The most active SHFE April lead contract climbed more than 4% in the week ended March 1.
A slew of primary lead smelters, including Hunan Yuteng, Hunan Yinxing and Yunnan Zhenxing, are expected to recover production from maintenance in March. This is estimated to boost output by 30,000-35,000 mt in March.
For secondary lead, small and medium-sized smelters closed for long periods and large smelters scaled back operations around the Chinese New Year holiday. Output of secondary lead in China is expected to grow by 15,000-20,000 mt this month as profit recovery on higher lead prices is enough to prompt smelters to resume production.
Lead prices also face downward pressure from the consumption front. SMM data showed that operating rates across Chinese producers of lead-acid batteries fell in March-April of 2017-2018, suggesting a cyclical low season for that period.
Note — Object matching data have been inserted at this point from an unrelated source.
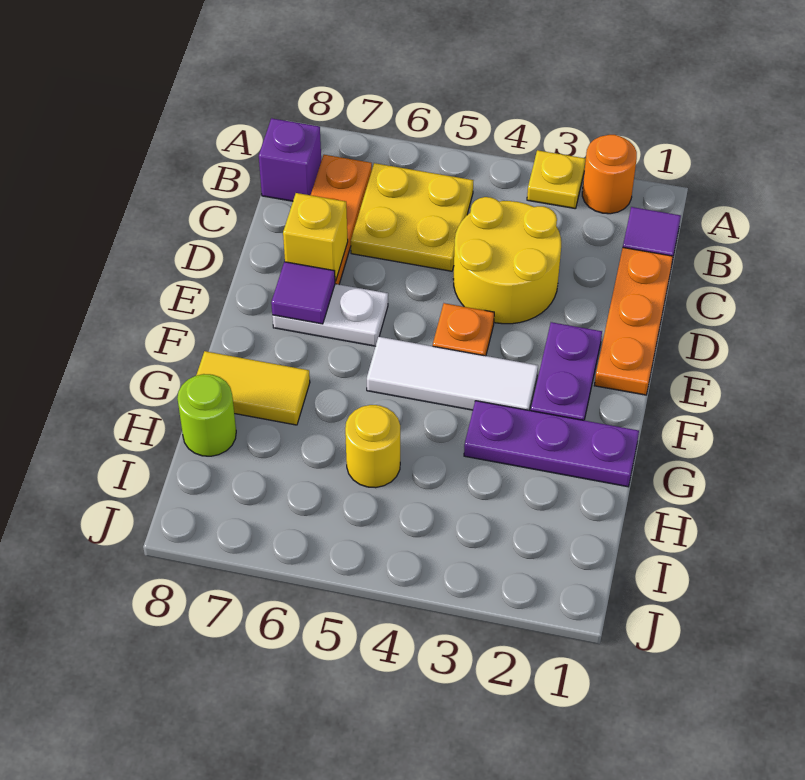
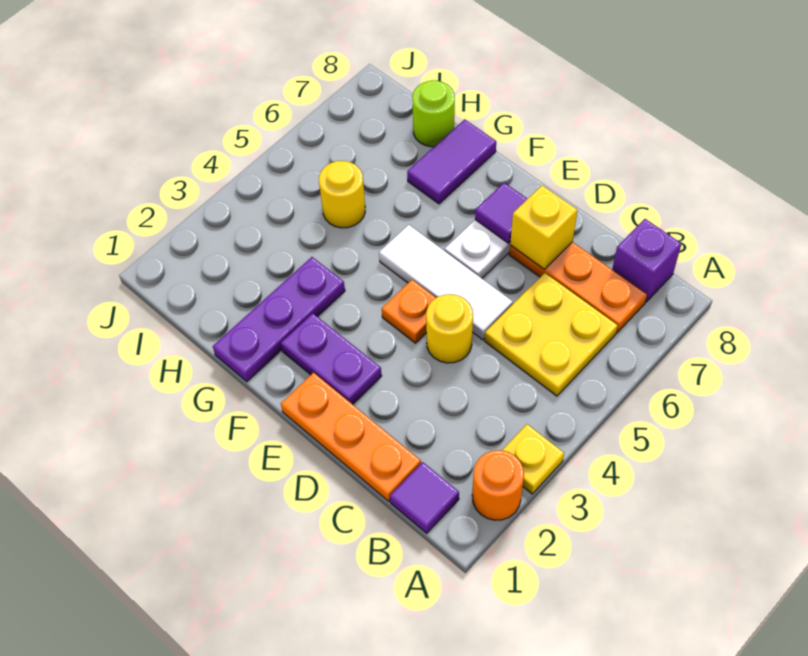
yellow round brick C3:D4 level 1 -> yellow round brick D4 level 1
white tile F3:F5 level 1 -> white tile D5:F5 level 1
yellow tile G7:G8 level 1 -> purple tile G7:G8 level 1

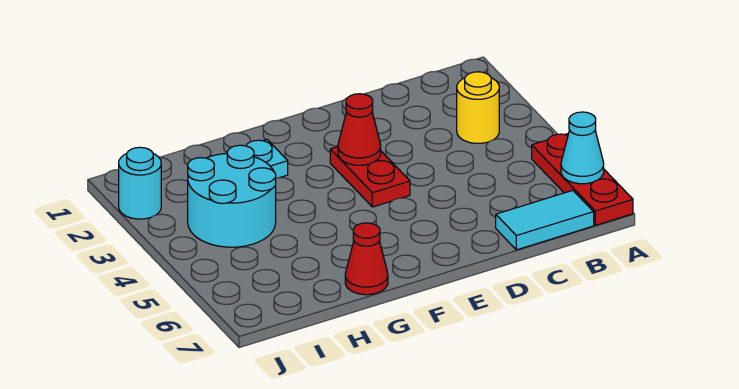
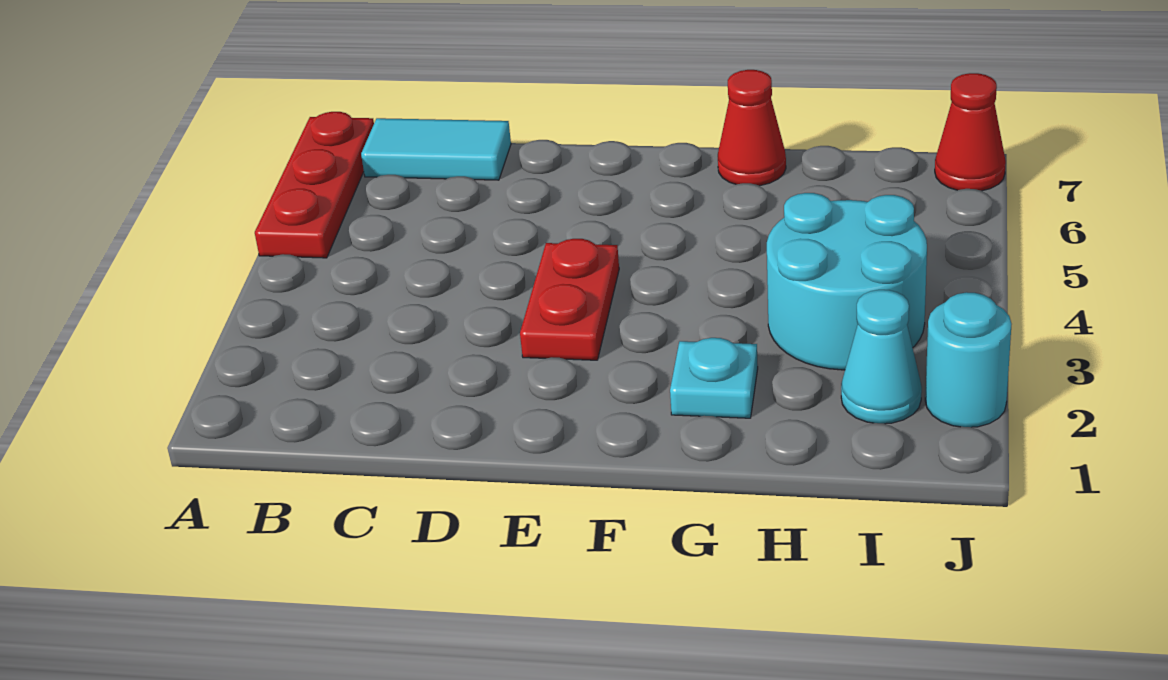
cyan cone A6 level 2 -> cyan cone I2 level 1
yellow round brick B3 level 1 -> none
red cone E3 level 2 -> red cone J7 level 1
Auto sales were sluggish in January-February. Lead consumption is unlikely to find support from the auto sector in the near term.
The new national guidelines for electric bikes would be another headwind against lead consumption.
The new standard, effective from April 15, allows for heavier models, raising a maximum weight of from 44 kilograms to 55kg. However, the weight of most existing models in the market is more than 55 kg, with some exceeding 70 kg. This forces electric bike producers to lighten their products, driving them to lithium-ion batteries, which are lighter than lead-acid batteries.